The Confetteria Baj in Piazza del Duomo

After its move from Via Broletto, the Confetteria Baj quickly became a distinctive feature of the most famous Milanese piazza, the Piazza del Duomo. Not only was it a meeting place among the city’s beau monde, but it came to be a destination for tourists and visitors as well.

Many an anecdote tells the story of Giuseppe Baj and his wife, Teresa Campiglio, who worked aside her husband and often delighted the customers with her piano play.

The “Freguiatt”
Milan was home to a group of people with a remarkable profession, called “freguiatt” (derived from freguia, “crumble” in Milanese dialect). They collected the leftovers from the baker and pastry shops and tried to resell them. Legend has it that Baj used to donate his crumbles to the poor, thus leaving the “freguiatt” empty-handed.

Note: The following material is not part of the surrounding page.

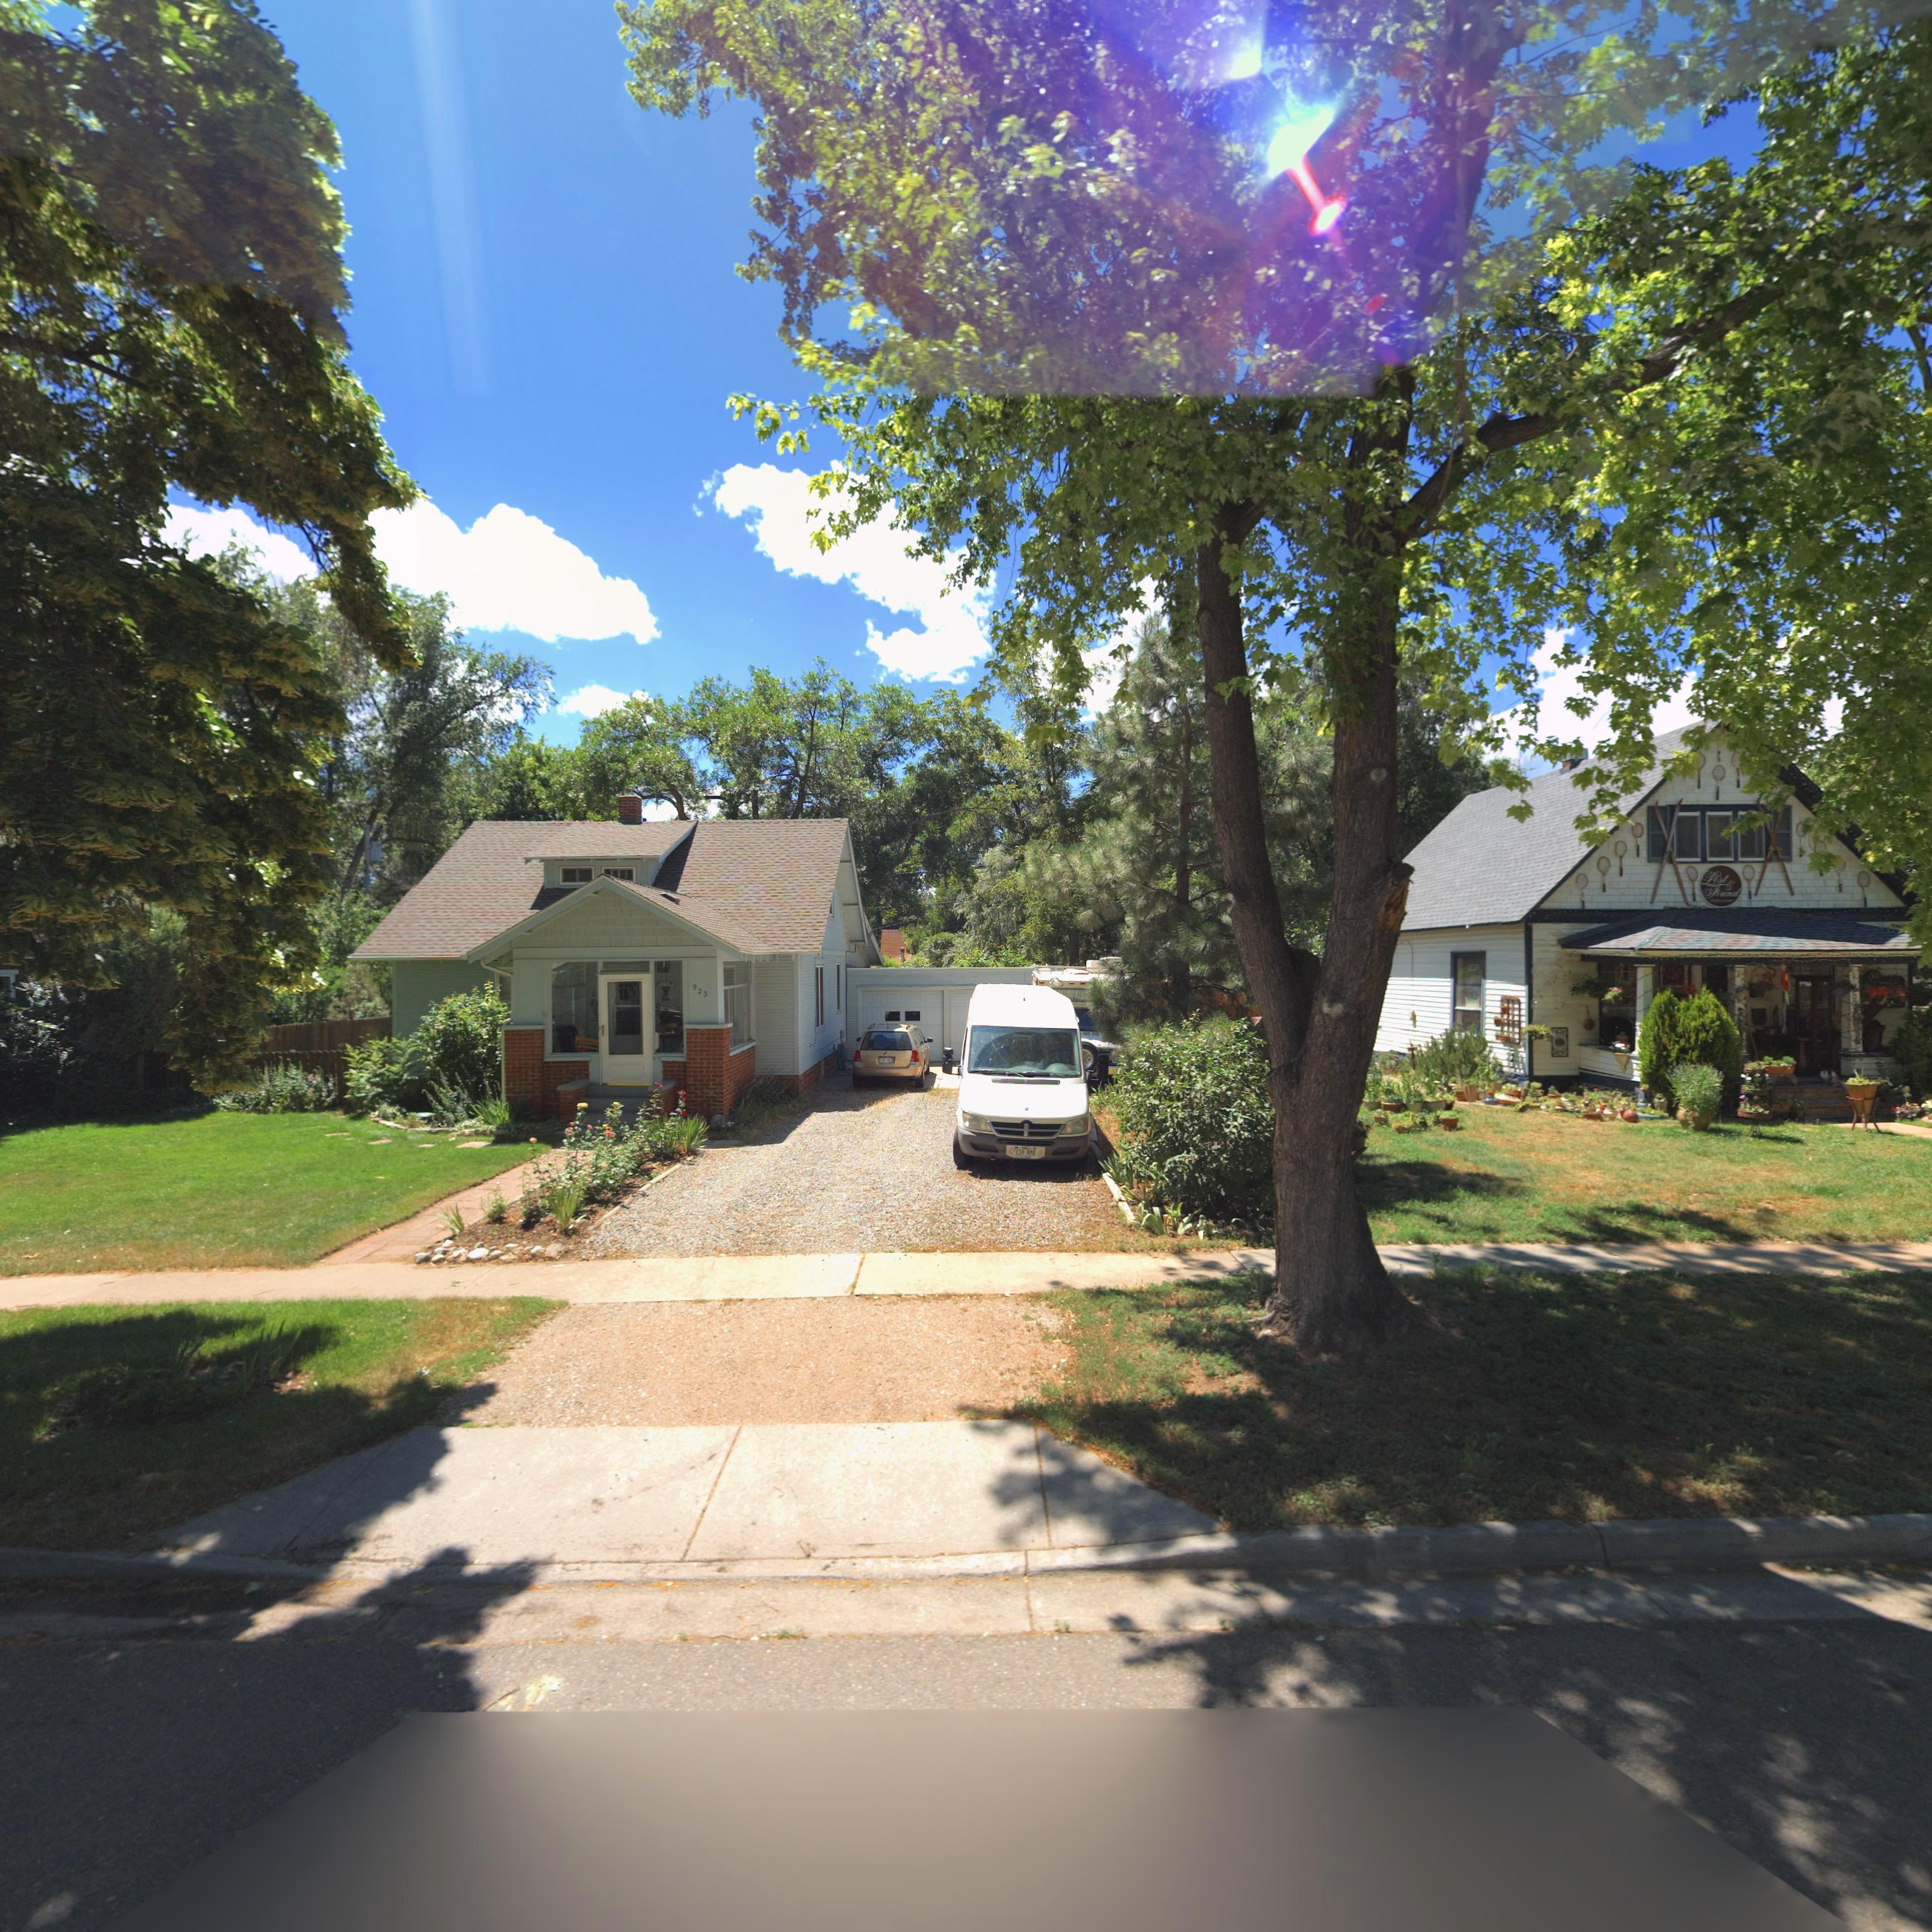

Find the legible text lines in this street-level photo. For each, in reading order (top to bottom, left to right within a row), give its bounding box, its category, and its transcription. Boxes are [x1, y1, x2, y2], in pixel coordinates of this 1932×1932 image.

Filippo Tommaso Marinetti, founder of the Futurist movement was a regular customer of the Confetteria Baj.

A favourite “haunt” of Futurists
Artists, musicians and literates were regular customers of the Confetteria Baj, which was quoted and described in several of their works.

One of the regulars was Filippo Tommaso Marinetti, the founder of the Futurist movement (see the Manifesto, created using kinetic typography), who every Christmas treated his friends to a Panettone Baj together with issues of his magazine “Poesia”, nowadays a rare collector’s item.

In his memoirs, Marinetti describes his desire to build a six-meter’s wide and two-meter’s high “giant delicious and highly digestible panettone, with the intention of dislodging the prehistoric pasta”.

He also yearned to eating panettone flying in a Caproni.

Printing on a promotional card. Cleary visible is the chimney of the power station.

The Confetteria Baj, together with a few other buildings, among which the Caffè Cova, boast a remarkable record: electric lighting. It is in fact in 1883, right in Via Santa Radegonda, that the first European power station became operative , second in the world, only preceded by the plant in Chicago.

The power station built in 1883 by engineer Colombo, designed by Edison. The Confetteria Baj, together with the Teatro alla Scala and Corso Vittorio Emanuele boast the record of having the first electric lighting in Europe.

Interesting to know is that on December 26th 1883, only a few yards from the Confetteria Baj, , the the inaugural concert of the opera season at La Scala, Amilcare Ponchielli’s “La Gioconda”, was performed to an open-mouthed crowd. La Scala was in fact the first European theatre to be lit by electricity, exactly by 2880 incandescent lamps.